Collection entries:
◆ ◆ ◆ ◆
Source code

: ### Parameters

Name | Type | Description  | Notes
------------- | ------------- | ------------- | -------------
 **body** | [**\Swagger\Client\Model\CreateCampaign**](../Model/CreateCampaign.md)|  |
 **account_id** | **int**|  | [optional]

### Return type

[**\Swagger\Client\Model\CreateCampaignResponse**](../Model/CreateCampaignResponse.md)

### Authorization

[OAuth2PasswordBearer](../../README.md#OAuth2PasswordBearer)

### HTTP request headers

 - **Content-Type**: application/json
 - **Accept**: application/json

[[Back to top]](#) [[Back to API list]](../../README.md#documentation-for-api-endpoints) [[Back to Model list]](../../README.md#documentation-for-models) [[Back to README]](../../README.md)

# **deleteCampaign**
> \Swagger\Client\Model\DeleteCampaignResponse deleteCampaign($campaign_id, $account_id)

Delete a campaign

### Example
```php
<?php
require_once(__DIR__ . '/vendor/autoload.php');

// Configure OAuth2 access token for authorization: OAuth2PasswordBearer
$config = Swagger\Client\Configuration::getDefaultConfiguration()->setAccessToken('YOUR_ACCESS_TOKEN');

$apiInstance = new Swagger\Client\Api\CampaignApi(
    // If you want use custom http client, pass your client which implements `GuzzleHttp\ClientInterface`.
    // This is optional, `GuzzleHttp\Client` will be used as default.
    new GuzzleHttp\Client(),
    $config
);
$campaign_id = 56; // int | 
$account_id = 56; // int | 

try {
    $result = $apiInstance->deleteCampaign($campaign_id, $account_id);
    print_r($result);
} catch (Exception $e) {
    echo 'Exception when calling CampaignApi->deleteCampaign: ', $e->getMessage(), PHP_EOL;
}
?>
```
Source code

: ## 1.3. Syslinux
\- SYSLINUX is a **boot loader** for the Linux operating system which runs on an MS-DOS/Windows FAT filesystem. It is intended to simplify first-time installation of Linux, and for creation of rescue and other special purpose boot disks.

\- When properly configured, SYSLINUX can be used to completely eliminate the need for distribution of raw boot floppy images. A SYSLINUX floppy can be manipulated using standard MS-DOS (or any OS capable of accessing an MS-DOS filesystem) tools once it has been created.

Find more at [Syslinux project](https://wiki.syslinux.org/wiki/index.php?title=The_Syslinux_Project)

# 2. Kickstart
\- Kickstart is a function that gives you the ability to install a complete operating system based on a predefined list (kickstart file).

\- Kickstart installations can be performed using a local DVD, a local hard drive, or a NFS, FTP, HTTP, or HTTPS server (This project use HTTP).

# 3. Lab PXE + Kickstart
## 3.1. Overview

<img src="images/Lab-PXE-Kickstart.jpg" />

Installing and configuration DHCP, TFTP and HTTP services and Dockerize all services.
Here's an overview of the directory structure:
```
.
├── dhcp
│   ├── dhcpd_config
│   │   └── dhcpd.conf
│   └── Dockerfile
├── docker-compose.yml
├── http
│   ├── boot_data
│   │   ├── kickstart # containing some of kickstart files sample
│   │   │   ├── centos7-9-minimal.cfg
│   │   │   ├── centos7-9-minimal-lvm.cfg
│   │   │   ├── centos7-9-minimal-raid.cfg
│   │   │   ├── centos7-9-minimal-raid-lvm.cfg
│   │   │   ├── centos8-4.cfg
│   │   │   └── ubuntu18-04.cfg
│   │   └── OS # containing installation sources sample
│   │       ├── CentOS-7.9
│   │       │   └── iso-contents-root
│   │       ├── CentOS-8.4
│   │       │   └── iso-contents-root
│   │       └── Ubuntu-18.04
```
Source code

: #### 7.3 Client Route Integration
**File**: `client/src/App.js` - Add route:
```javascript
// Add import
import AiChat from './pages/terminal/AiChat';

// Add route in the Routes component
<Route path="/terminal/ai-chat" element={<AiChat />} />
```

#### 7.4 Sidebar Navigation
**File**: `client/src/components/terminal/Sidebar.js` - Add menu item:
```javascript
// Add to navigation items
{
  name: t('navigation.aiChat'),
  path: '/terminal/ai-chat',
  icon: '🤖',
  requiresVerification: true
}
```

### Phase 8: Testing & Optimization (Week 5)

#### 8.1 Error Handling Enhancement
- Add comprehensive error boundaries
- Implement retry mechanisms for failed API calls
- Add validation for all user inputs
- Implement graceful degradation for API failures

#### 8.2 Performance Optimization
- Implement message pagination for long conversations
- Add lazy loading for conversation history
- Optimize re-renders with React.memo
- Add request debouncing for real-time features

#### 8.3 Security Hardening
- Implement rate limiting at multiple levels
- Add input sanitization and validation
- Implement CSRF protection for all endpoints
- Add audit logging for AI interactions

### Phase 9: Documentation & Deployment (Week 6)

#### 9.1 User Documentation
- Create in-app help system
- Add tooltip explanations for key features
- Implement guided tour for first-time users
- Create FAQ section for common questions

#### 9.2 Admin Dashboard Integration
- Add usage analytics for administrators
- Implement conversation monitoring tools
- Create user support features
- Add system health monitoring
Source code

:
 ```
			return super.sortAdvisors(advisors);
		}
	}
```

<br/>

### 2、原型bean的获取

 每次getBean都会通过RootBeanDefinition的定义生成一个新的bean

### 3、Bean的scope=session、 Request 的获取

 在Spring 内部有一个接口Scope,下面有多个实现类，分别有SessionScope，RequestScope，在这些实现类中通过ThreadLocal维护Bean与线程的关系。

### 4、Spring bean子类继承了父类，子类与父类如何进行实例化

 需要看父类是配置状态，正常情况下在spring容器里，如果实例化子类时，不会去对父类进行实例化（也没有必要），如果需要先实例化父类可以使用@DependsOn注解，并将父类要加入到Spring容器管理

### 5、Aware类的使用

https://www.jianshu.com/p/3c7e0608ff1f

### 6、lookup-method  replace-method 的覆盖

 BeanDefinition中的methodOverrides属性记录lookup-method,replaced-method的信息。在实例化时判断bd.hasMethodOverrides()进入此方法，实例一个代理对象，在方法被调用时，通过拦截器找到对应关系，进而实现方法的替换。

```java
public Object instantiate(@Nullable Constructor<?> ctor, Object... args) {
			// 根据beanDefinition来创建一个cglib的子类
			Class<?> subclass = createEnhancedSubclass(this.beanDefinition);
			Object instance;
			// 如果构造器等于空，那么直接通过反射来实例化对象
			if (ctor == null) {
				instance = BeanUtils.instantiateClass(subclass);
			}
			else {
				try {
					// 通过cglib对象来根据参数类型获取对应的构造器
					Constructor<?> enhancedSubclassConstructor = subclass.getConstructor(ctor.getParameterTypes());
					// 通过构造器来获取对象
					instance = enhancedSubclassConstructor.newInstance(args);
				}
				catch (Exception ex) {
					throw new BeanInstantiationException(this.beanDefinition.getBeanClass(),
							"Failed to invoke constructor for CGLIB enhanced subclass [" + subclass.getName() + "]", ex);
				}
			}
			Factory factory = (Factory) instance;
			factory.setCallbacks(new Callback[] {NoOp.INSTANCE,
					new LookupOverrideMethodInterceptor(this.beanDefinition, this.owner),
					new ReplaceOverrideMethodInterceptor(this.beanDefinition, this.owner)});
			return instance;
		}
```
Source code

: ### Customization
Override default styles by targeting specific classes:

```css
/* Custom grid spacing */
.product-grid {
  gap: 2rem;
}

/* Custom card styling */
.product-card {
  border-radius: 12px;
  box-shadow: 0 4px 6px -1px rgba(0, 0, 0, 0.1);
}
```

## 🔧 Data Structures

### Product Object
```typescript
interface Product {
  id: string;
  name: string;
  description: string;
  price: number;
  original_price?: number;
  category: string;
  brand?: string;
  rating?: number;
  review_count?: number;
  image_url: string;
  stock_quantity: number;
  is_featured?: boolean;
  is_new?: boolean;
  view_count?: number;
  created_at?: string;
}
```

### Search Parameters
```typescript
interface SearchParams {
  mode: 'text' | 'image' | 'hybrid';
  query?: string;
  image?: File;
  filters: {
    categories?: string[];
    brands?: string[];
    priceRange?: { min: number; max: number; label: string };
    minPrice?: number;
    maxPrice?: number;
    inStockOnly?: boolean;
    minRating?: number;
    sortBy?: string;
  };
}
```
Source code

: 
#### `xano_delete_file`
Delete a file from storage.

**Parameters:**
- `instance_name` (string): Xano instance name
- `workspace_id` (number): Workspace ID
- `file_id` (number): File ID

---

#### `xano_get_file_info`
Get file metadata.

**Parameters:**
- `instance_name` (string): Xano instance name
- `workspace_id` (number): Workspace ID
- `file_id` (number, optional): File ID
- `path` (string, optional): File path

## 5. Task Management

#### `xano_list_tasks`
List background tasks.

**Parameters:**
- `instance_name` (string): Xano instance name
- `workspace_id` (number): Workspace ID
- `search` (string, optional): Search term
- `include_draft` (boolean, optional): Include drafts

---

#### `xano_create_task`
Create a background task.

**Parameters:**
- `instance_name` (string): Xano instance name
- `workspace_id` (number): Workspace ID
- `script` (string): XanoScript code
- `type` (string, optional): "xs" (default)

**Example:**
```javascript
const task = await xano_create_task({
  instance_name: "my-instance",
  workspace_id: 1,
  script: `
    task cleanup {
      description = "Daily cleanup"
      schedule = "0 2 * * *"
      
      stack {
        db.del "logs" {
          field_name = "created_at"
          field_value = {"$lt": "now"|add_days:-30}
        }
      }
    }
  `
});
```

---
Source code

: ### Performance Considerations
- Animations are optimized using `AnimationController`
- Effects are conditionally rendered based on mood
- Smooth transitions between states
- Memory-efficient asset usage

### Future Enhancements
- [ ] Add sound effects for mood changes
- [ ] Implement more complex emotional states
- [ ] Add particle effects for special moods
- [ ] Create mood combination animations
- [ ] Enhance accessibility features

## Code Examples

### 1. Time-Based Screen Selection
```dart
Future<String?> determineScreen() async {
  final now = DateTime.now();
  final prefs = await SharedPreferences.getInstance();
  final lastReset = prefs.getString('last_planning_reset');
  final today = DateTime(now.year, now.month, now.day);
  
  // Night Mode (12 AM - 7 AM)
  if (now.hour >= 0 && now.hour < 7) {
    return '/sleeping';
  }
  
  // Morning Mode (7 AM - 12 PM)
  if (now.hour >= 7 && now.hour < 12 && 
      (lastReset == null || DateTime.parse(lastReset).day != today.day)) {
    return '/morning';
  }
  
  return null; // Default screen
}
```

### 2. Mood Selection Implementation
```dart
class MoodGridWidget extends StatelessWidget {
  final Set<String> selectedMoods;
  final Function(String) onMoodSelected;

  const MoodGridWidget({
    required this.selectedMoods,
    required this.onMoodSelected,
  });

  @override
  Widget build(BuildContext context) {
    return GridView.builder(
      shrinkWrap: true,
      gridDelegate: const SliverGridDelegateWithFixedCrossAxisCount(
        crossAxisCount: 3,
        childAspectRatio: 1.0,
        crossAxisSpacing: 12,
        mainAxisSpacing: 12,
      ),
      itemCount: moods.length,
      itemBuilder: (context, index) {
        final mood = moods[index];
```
◆ ◆ ◆ ◆
■ **Work request**:
Check each line of the data above, and please copy the ones in which the string "Performance" occurs.

■ **Solved exercise**:
#### 8.2 Performance Optimization
: ### Performance Considerations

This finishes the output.